__Records excerpted from a collection__
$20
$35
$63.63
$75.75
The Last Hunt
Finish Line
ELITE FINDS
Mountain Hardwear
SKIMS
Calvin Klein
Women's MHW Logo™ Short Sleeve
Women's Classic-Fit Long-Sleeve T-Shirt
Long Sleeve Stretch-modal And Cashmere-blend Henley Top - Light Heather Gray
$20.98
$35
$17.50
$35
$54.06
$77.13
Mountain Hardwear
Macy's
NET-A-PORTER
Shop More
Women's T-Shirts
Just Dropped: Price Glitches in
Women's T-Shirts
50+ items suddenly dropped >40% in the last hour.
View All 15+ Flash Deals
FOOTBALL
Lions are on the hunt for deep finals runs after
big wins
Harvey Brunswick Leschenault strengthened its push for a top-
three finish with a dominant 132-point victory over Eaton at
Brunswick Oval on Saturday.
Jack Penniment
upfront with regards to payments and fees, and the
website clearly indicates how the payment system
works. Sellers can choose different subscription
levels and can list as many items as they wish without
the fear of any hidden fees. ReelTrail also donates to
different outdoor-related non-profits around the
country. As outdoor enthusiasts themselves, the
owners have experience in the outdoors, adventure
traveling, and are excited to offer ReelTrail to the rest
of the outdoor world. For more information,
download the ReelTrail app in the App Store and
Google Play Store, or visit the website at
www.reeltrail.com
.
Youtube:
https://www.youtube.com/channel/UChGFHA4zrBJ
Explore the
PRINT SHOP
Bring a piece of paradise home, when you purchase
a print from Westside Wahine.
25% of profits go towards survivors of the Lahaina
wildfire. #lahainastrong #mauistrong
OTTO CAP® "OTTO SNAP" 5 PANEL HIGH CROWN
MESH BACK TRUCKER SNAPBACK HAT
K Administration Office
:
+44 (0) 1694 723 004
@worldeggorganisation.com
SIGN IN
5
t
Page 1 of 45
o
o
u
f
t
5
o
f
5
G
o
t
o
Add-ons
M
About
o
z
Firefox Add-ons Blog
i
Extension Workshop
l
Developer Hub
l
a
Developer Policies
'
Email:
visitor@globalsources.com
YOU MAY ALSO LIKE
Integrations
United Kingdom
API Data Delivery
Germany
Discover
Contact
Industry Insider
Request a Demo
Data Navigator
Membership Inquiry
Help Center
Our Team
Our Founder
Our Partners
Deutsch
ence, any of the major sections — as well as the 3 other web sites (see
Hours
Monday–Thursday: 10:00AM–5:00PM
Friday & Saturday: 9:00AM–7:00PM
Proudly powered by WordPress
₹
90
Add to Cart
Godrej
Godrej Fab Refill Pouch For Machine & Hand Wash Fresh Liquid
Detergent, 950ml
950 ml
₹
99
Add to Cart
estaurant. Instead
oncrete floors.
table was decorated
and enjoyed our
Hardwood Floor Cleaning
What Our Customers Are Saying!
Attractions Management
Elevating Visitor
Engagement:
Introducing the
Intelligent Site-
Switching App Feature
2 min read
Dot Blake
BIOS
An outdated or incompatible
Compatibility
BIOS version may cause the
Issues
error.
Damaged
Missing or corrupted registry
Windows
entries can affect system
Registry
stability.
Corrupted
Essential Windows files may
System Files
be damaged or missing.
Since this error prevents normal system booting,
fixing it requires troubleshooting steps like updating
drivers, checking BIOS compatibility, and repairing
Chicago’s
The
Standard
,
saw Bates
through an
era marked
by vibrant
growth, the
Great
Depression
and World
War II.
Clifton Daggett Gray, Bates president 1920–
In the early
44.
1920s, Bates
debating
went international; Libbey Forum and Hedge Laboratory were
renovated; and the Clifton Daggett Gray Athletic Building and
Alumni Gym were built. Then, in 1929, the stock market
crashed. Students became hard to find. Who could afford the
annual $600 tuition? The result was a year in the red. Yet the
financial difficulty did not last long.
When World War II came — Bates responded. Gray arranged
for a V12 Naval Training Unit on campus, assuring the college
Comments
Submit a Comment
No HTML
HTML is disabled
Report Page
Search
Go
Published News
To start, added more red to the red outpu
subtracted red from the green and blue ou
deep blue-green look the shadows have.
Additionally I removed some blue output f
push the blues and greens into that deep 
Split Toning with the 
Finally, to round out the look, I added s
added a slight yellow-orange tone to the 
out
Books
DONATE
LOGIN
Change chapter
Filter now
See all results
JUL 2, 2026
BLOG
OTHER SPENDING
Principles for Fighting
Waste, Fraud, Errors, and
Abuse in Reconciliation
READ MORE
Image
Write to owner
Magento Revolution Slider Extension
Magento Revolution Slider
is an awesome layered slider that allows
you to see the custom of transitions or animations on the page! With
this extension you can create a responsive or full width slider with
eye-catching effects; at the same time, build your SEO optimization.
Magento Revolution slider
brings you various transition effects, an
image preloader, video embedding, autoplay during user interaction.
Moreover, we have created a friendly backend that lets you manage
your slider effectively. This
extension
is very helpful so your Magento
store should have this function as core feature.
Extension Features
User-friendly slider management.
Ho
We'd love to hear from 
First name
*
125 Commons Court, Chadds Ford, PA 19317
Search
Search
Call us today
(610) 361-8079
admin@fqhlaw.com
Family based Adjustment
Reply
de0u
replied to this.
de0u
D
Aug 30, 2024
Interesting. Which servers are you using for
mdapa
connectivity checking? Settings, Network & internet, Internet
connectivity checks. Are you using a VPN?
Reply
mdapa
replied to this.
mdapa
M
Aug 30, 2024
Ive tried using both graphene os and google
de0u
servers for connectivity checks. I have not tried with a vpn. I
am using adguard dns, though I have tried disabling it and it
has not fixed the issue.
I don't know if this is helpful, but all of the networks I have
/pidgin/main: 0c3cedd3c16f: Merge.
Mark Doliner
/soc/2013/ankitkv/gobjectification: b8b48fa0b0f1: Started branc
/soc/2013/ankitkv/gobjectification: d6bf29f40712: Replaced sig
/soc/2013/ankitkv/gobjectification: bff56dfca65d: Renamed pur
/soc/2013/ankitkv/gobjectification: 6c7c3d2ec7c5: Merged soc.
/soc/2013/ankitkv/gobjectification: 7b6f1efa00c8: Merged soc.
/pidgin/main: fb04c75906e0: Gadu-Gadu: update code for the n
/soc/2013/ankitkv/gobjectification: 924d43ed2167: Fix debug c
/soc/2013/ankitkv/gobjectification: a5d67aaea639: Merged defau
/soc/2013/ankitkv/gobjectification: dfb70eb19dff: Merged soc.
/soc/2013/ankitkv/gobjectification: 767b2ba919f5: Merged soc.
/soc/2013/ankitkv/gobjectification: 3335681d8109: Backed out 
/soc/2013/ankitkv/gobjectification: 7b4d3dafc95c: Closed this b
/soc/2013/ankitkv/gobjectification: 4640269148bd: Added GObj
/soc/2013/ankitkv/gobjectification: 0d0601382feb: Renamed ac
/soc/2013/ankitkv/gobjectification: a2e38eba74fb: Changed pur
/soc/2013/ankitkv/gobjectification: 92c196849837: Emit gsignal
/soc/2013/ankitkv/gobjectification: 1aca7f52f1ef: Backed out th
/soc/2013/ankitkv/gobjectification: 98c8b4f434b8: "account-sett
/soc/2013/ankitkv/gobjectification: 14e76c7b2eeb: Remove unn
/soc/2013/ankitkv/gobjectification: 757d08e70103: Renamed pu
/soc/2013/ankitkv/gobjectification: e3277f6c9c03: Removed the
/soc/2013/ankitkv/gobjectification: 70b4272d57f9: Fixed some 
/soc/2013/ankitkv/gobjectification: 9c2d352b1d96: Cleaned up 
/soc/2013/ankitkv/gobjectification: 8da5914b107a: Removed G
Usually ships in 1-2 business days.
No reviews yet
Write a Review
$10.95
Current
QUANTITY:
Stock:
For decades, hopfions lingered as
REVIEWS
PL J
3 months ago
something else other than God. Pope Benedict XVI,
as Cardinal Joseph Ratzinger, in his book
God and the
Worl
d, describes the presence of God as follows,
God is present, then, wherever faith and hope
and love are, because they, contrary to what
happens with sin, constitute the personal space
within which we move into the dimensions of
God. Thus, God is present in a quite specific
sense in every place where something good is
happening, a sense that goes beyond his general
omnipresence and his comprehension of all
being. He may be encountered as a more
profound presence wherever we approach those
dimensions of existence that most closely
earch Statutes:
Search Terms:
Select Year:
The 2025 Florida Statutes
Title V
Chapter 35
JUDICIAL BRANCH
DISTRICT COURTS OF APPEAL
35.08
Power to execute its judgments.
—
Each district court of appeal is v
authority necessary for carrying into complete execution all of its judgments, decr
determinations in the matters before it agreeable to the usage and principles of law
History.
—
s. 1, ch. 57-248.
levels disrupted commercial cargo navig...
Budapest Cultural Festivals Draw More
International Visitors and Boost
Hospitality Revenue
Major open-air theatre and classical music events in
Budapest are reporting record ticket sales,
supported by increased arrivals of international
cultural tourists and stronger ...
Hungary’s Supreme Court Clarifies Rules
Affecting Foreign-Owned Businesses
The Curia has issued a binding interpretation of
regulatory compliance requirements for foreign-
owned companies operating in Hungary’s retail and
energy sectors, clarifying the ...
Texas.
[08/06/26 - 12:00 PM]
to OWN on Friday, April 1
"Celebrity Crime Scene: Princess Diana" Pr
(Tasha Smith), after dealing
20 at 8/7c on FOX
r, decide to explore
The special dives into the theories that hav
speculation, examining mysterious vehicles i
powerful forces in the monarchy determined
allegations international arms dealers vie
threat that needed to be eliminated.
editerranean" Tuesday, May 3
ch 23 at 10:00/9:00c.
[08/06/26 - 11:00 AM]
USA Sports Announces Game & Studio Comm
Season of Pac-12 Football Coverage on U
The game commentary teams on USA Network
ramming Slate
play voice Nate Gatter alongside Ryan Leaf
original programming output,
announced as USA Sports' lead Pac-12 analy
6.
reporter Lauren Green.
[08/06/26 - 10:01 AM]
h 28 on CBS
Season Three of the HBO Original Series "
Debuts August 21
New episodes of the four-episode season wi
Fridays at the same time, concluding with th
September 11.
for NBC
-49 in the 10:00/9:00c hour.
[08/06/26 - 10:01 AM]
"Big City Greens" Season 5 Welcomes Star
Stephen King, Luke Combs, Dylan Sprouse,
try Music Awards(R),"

__WRITTEN TASK__
Copy the material word for word, beginning at its first line and stopping after the line that contains "owners have experience".

__COMPLETED TASK__
$20
$35
$63.63
$75.75
The Last Hunt
Finish Line
ELITE FINDS
Mountain Hardwear
SKIMS
Calvin Klein
Women's MHW Logo™ Short Sleeve
Women's Classic-Fit Long-Sleeve T-Shirt
Long Sleeve Stretch-modal And Cashmere-blend Henley Top - Light Heather Gray
$20.98
$35
$17.50
$35
$54.06
$77.13
Mountain Hardwear
Macy's
NET-A-PORTER
Shop More
Women's T-Shirts
Just Dropped: Price Glitches in
Women's T-Shirts
50+ items suddenly dropped >40% in the last hour.
View All 15+ Flash Deals
FOOTBALL
Lions are on the hunt for deep finals runs after
big wins
Harvey Brunswick Leschenault strengthened its push for a top-
three finish with a dominant 132-point victory over Eaton at
Brunswick Oval on Saturday.
Jack Penniment
upfront with regards to payments and fees, and the
website clearly indicates how the payment system
works. Sellers can choose different subscription
levels and can list as many items as they wish without
the fear of any hidden fees. ReelTrail also donates to
different outdoor-related non-profits around the
country. As outdoor enthusiasts themselves, the
owners have experience in the outdoors, adventure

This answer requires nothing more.